Task prompt: Below are some entries. Copy each line that holds the string "lines".

═══

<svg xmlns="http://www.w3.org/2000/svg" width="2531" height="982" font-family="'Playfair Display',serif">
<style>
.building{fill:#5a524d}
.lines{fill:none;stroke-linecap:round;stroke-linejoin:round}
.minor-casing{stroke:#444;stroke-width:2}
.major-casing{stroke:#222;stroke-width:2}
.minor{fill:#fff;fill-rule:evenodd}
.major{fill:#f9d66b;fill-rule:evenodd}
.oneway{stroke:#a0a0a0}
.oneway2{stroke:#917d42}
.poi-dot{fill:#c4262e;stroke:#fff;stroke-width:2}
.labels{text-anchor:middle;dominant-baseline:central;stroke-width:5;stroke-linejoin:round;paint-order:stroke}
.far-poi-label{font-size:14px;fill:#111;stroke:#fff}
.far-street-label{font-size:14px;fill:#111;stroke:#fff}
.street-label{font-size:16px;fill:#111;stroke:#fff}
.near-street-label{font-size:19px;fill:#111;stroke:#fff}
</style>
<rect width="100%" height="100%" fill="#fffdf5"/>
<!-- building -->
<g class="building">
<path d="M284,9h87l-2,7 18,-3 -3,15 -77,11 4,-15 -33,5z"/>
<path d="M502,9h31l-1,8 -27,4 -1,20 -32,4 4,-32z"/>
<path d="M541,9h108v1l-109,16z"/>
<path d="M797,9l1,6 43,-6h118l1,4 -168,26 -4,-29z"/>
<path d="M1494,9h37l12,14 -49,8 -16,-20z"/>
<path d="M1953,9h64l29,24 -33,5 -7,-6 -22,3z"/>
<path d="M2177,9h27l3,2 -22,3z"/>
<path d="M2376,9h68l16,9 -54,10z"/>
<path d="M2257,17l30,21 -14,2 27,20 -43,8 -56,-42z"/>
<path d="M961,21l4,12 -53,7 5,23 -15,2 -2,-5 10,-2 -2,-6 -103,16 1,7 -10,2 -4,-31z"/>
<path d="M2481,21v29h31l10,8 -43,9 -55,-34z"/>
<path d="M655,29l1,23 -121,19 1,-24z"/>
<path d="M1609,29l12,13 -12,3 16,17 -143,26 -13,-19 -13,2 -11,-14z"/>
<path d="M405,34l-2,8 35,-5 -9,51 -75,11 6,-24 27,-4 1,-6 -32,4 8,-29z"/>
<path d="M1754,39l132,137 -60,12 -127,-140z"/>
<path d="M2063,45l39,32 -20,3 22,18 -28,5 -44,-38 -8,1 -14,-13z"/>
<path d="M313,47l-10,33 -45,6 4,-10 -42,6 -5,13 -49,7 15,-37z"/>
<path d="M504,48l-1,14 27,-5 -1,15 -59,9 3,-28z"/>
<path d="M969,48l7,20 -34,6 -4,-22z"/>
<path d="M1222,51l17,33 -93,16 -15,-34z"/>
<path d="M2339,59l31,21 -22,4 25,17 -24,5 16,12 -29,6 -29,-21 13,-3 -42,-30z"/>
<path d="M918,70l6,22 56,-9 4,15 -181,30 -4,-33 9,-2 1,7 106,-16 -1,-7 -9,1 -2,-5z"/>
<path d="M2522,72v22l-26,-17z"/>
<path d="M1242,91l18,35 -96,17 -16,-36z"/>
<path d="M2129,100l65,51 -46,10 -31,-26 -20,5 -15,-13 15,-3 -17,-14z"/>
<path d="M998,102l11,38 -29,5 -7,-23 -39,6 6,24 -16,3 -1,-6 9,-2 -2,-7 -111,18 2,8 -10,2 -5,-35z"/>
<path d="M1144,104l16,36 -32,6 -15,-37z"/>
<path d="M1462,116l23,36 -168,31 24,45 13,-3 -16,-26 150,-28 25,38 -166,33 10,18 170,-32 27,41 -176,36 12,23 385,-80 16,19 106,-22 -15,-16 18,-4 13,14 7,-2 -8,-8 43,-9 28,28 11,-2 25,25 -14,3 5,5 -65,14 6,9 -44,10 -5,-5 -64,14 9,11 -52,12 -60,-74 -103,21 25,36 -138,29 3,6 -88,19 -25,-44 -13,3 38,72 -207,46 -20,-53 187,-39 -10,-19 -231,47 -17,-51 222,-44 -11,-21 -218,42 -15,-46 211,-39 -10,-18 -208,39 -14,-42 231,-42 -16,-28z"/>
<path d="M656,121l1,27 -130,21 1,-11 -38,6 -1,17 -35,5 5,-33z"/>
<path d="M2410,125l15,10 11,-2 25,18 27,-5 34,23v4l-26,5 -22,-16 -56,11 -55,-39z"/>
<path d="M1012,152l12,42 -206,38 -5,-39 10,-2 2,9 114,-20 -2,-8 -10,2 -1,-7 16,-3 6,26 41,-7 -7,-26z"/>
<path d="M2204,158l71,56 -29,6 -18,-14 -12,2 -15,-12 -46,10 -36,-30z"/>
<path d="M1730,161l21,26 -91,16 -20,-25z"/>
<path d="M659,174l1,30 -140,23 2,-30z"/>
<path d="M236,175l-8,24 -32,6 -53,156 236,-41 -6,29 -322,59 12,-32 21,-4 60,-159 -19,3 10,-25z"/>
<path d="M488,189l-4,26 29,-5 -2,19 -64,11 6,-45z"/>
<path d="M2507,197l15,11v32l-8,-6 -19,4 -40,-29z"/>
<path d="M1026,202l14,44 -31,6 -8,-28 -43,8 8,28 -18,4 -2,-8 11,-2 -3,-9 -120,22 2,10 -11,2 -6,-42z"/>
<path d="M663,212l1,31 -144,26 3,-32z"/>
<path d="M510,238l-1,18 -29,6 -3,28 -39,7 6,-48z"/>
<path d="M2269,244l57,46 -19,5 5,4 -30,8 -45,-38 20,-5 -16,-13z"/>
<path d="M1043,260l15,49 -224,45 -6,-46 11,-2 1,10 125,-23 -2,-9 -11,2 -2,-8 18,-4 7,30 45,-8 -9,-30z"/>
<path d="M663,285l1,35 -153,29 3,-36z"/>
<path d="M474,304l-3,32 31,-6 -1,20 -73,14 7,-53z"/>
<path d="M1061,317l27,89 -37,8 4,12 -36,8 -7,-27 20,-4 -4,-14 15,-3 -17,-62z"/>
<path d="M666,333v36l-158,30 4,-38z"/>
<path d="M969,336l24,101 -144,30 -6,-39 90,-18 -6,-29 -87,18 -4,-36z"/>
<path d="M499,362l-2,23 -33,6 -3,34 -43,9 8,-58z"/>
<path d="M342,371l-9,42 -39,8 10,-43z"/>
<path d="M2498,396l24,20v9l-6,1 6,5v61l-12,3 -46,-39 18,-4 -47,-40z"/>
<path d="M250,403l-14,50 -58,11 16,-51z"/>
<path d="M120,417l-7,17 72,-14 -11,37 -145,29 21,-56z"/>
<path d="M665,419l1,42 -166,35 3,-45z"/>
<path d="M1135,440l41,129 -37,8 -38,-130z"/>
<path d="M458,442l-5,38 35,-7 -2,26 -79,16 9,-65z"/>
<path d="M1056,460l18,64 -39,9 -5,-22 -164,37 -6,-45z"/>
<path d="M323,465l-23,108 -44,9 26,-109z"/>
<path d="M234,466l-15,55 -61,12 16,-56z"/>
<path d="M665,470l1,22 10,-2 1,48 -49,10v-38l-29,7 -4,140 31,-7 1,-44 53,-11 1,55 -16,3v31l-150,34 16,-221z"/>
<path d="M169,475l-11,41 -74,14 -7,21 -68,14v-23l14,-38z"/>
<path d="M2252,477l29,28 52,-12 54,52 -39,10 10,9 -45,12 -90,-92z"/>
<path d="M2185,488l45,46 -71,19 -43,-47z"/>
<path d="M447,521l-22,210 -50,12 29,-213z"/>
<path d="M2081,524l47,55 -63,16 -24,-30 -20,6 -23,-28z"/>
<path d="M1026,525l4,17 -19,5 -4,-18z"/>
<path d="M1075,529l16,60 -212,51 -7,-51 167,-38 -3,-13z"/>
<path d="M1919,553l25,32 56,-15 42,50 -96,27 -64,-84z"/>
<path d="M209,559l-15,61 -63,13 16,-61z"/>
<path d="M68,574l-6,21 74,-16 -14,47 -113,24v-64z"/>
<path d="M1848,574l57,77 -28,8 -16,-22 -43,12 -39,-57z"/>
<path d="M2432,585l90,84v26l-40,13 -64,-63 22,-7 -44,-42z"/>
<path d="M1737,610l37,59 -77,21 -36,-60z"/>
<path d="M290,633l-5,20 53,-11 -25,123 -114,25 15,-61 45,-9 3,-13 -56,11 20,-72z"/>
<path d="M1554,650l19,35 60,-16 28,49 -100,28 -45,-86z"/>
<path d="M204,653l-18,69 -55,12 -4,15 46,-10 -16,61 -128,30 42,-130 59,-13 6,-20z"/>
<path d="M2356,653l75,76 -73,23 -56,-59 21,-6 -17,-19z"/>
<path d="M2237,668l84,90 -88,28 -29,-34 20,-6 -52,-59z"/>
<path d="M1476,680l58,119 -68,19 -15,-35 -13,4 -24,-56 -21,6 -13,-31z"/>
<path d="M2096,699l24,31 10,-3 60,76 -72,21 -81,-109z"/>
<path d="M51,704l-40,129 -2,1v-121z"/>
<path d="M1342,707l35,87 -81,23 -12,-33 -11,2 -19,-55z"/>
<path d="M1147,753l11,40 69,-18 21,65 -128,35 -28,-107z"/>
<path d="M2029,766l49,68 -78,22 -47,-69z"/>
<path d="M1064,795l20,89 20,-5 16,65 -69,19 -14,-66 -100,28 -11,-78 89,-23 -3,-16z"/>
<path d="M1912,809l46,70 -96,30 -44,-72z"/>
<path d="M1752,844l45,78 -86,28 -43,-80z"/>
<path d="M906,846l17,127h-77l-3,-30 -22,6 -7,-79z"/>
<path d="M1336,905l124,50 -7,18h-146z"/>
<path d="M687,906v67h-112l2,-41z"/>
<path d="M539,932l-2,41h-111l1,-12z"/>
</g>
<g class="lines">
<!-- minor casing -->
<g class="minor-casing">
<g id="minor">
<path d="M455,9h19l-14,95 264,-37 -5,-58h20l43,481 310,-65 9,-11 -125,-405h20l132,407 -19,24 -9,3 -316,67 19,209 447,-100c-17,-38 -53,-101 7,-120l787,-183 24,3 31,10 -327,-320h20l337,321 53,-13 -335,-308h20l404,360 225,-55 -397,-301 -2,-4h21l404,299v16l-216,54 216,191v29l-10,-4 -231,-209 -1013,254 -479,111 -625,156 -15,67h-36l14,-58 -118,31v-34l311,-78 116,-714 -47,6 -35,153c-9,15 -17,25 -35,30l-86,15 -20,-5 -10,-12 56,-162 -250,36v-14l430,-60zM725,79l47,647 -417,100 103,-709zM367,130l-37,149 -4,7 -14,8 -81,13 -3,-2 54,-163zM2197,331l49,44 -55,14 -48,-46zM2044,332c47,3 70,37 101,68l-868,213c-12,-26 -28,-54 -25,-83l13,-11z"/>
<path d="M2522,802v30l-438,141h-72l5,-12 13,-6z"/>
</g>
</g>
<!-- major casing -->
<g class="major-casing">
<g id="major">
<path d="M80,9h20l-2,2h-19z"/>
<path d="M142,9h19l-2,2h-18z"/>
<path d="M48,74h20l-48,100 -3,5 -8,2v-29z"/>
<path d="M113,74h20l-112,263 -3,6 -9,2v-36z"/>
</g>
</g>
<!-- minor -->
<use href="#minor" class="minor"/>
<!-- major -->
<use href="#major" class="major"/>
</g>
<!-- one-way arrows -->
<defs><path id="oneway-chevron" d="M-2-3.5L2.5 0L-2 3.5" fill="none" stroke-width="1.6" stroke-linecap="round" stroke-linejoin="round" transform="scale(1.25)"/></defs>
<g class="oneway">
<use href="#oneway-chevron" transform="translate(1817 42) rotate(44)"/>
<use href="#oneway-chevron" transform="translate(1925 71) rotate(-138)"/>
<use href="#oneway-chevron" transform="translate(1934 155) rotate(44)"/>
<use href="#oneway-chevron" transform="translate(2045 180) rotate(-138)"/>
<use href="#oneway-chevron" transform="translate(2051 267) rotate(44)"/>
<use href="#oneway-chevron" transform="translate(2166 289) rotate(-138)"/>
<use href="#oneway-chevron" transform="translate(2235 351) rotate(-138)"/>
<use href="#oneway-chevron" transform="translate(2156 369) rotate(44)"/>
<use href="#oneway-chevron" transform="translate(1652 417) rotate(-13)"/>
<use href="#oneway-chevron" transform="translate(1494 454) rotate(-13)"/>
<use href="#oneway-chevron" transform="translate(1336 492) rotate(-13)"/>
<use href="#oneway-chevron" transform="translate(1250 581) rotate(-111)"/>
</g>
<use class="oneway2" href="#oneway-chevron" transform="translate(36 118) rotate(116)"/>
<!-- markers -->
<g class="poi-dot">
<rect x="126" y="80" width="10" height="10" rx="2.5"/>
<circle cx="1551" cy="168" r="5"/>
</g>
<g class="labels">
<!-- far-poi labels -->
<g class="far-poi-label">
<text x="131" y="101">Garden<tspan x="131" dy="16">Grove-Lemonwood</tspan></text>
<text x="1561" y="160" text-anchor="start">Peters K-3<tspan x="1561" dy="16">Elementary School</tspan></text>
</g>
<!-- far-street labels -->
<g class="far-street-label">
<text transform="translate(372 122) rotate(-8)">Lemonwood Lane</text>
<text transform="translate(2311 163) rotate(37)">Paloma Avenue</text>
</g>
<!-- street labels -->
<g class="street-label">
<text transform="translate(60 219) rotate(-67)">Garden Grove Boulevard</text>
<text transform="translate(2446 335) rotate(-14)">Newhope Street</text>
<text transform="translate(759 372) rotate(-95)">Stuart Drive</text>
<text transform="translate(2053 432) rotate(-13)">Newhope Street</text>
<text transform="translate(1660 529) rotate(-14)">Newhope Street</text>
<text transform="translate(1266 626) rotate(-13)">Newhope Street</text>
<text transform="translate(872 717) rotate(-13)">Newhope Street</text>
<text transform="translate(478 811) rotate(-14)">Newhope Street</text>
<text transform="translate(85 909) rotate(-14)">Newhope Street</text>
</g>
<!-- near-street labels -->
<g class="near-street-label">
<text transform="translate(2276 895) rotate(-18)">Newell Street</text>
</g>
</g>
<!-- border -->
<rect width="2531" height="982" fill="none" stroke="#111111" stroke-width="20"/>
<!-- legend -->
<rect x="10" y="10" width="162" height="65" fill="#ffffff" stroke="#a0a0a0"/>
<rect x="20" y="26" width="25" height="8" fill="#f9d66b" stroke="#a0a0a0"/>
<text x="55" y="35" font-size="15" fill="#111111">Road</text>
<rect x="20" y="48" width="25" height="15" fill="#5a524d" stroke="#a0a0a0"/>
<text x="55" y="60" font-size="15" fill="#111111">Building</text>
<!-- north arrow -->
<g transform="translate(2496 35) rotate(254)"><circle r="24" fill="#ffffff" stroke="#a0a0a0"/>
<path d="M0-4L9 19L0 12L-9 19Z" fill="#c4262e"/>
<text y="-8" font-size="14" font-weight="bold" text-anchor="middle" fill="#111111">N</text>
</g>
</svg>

═══

Problem solution:
.lines{fill:none;stroke-linecap:round;stroke-linejoin:round}
<g class="lines">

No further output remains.